All of a sudden, I’m 14 again, soaking up the sun and high on hope. Milky Chance have done it again. In fact, they just keep doing it. Their 2025 album, Trip Tape III, is just as ‘folktronica’ as their debut — yet somehow, better. It feels like the 2010s are making a comeback.
If the 2020s were an aesthetic, I’d say it’s clean-girl beige or maybe even millennial grey. But just when I thought the musical landscape was evolving much the same way, Milky Chance gave me a colourful beacon of hope. A little flashback to the upbeat, vibrant and sun-drenched summers of the 2010s.
About the band: Formed in Kassel, Germany, Clemens Rehbein (vocals) and Philipp Dausch (production, multi-instrumentals) began as high school friends making music — that’s how their Spotify bio humbly puts it. Alongside Antonio Greger and Sebastian Schmidt, they broke through with “Stolen Dance,” topping charts worldwide, before hitting Jimmy Kimmel Live! and picking up a European Border Breakers Award in 2014.
For fans of (FFO): Vance joy, Alt-J, Ben Howard, Bon Iver, Jack Johnson, José González
One-line review: “The 2010s are so back thanks to Milky Chance. Trip Tape III is nothing but groove, hopecore and sunshine.”
Stand-out tracks: Camouflage (a song for main character energy; can only be listened to with sunglasses on),
Naked and Alive (a song for the brave; it’s time to run wild and free), Passion (a song for sipping out of pineapples; also to be played with sunglasses).

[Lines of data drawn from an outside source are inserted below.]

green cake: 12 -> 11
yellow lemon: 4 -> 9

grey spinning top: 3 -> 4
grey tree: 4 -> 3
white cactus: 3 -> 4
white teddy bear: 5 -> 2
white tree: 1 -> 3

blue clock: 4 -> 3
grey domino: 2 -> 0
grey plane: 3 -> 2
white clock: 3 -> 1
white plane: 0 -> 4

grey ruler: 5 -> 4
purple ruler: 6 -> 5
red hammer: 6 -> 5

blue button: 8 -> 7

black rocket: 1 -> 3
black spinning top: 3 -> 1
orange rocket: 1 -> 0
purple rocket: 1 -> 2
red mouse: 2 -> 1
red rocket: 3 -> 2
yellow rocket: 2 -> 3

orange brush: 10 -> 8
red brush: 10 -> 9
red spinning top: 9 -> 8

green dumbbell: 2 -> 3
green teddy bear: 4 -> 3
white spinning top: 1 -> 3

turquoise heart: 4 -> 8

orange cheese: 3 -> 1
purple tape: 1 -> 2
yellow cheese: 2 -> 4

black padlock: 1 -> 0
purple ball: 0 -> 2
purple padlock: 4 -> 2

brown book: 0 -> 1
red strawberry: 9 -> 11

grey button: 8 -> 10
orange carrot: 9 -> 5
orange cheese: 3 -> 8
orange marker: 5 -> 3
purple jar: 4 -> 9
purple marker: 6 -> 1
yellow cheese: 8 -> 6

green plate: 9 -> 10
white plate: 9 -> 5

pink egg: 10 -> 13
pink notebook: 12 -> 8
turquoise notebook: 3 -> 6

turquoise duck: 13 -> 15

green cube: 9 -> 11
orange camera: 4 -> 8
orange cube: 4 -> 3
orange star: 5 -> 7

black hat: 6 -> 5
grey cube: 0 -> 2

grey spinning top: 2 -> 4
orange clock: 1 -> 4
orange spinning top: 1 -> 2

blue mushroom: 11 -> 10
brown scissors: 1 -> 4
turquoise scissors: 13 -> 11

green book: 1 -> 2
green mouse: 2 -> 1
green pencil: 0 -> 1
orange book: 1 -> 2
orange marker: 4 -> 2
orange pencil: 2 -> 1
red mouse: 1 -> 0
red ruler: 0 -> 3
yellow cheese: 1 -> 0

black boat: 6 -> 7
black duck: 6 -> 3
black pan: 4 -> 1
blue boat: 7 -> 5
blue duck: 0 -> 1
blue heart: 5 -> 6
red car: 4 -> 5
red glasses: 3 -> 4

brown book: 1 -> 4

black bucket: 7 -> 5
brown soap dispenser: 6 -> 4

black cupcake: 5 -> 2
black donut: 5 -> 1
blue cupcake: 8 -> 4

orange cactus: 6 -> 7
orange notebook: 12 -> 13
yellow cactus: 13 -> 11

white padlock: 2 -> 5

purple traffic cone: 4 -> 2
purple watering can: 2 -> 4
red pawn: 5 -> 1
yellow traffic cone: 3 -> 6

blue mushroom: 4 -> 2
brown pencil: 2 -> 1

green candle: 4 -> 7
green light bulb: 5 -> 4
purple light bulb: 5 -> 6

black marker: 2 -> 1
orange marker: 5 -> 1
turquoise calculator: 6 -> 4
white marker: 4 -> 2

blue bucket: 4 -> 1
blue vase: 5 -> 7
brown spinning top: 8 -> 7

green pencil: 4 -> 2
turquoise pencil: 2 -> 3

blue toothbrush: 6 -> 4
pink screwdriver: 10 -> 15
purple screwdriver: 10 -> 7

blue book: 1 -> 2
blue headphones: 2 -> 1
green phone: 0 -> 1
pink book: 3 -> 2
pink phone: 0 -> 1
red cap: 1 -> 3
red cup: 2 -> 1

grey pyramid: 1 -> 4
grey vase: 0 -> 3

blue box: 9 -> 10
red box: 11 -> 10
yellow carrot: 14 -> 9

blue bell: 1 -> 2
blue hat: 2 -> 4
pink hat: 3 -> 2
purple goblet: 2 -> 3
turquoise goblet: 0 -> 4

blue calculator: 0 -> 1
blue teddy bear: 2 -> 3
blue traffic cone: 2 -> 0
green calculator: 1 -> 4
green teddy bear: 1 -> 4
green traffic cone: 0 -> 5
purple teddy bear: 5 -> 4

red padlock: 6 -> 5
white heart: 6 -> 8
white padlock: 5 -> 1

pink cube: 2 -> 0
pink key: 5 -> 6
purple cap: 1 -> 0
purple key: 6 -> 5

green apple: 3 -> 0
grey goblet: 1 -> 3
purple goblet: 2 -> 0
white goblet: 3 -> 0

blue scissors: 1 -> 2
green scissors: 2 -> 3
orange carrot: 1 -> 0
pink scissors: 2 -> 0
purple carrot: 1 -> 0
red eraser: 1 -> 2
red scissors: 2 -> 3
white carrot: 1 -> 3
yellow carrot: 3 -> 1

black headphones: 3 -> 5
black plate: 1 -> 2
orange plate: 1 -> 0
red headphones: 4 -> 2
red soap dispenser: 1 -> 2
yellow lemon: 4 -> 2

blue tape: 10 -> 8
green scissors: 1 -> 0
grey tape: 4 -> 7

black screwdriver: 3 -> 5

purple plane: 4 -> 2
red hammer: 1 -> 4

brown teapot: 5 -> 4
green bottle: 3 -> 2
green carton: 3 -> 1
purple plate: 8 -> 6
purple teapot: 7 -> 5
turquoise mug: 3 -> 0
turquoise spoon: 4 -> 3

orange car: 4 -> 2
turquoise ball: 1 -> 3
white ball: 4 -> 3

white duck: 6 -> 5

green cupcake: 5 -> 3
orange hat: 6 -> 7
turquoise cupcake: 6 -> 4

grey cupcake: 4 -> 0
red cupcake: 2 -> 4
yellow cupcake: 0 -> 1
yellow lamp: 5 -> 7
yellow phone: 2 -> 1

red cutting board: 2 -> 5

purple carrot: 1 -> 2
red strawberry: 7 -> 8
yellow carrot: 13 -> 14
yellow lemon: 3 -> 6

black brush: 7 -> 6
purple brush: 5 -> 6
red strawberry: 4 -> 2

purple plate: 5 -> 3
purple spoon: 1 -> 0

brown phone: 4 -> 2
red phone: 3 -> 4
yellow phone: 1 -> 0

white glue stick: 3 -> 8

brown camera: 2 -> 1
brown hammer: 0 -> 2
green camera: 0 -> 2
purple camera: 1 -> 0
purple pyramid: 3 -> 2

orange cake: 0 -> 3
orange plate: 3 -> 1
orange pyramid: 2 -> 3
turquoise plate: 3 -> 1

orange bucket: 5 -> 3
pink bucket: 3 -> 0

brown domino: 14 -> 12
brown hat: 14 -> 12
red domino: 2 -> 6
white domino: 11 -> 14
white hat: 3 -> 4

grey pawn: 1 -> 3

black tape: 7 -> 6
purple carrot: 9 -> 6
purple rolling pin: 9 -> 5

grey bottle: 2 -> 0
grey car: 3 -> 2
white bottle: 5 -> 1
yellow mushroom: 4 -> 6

Brutally Honest Impression:
I was doomscrolling on TikTok when I stumbled across a familiar face that felt like an old friend (just with less volume in his hair). I peeped the username — Milky Chance. The chorus of Camouflage hooked me instantly, and I knew they hadn’t changed since I last heard them back in 2015, when I was an angsty teen blasting Flashed Junk Mind at house parties. But the fact they haven’t changed is exactly what makes them sooo good.

It was like a shot of nostalgic dopamine from a song I’d never even heard before — and what an opener for the album. Since release day, I’ve rinsed Camouflage so many times I’m convinced I’m single-handedly responsible for its million Spotify plays.
Clemens Rehbein’s delivery — somewhere between singing and spoken word — just scratches an itch in my brain. I catch myself repeating “I’m going MIA for a couple of days, feeling in my feelings in a special way…” as I go about my day.
I half-expected my rose-tinted earbuds to shatter my nostalgia trip once I dove deeper into the album. But no. They. Just. Kept. Going.
The covers are standouts too — from Tommy Richman’s Million Dollar Baby to Theo Katzman’s What Did You Mean (When You Said Love) — but the most unique is their reimagining of Black’s 1987 hit Wonderful Life. The song opens with a looping guitar-like riff, an electronic ostinato echoing flamenco phrasing, and suddenly I’m swimming in the Mediterranean at sunset.
In fact, the whole album plays like the first day of a holiday: the groovy holiday anticipation of Camouflage, the midday optimism of Passion, the candlelit dusk of their live version of Naked and Alive. And Bigger Than Us is the song that says, “a good time was had by all.”
Buuut this is Brutally Honest, so in the spirit of integrity: one thing does irk me. This album is so astoundingly perfect for summer that a September release feels cruel. It disappoints me that I’ll be forcing myself to bask in the tropical vibes while I’ve got Autumn leaves falling around me. Now, I understand there are strategic reasons for a later drop — award season timing, streaming cycles, etc — but what good is that when your listener is wrapped in a blanket while you’re singing about going on a safari?
When all is said and done, Milky Chance — you’ve revived the 2010s in me, and that’s enough to forgive the September release. I’ll just slip on my sunglasses and rose-tinted earbuds, and pretend summer is just a concept. It ends when Trip Tape III says it ends.